Thomas Jefferson University Hospital this week said it will offer Roche's Cobas 4800 BRAF V600 Mutation Test.
The hospital claimed that it is the first academic medical center in the US to provide the test, which was approved by the US Food and Drug Administration in August for use in determining which melanoma patients may benefit from treatment with Roche/Plexxikon's drug Zelboraf.
“Jefferson’s clinical laboratories have officially begun utilizing the FDA-approved test to help determine melanoma patients’ status and a subsequent and immediate treatment plan,” the hospital said in a statement. “According to Roche Diagnostics, its tool has improved sensitivity, accuracy, and speed compared to other commonly used detection methods.”

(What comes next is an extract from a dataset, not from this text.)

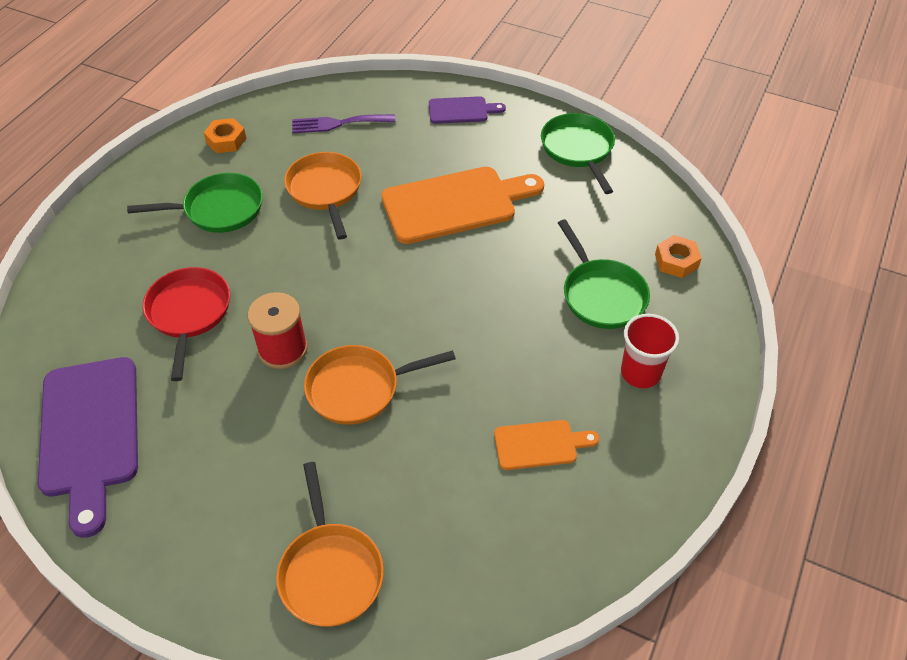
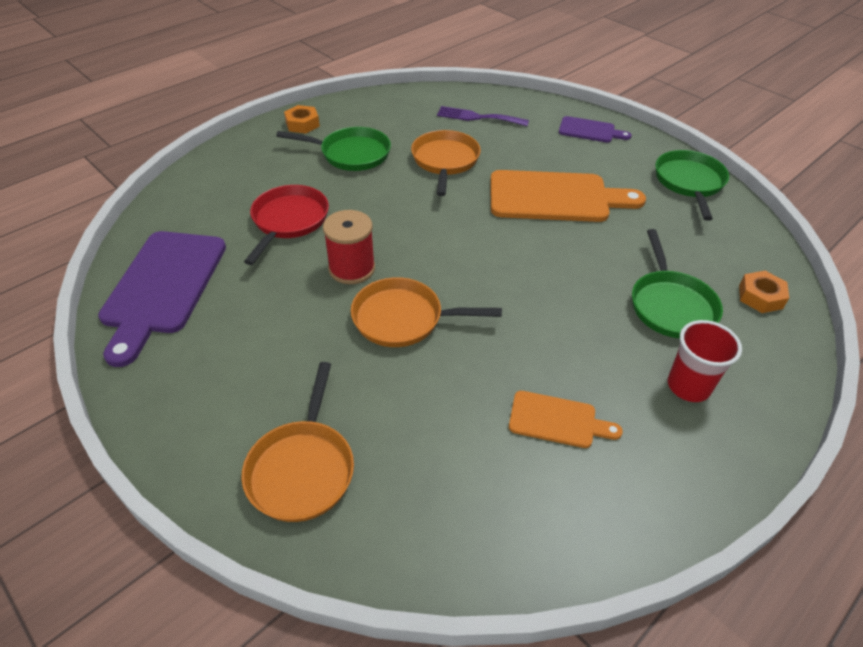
camera: 20 degrees right, 5 degrees down
(226, 140) = (381, 109): orange nut -> orange nut (302, 124)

Roche recently released data showing that its PCR-based BRAF test is more sensitive than Sanger sequencing in selecting which patients will benefit from Zelboraf. The company released this data in an effort to convince more labs to replace their standard laboratory-based testing methods with its FDA-approved companion diagnostic (PGx Reporter 9/28/2011).
Although Roche's test is the only FDA-approved assay for gauging BRAF mutations in melanoma patients considering treatment with Zelboraf, CLIA-certified laboratories can legally market LDTs for gauging BRAF mutations as long as the FDA continues to exercise “enforcement discretion” over lab-developed tests.
While academic medical centers may therefore choose to stick with their LDTs rather than adopt the more expensive FDA-approved test, Thomas Jefferson University Hospital asserted that Roche's BRAF test would benefit patients.
“Melanoma is a deadly skin cancer, and this FDA-approved diagnostic tool plays a pivotal role in our approach to it,” Stephen Peiper, chair of the university's pathology, anatomy, and cell biology department, said in a statement. “The BRAF mutation test will allow us to quickly and accurately identify patients here at the hospital who will respond positively to this new treatment.”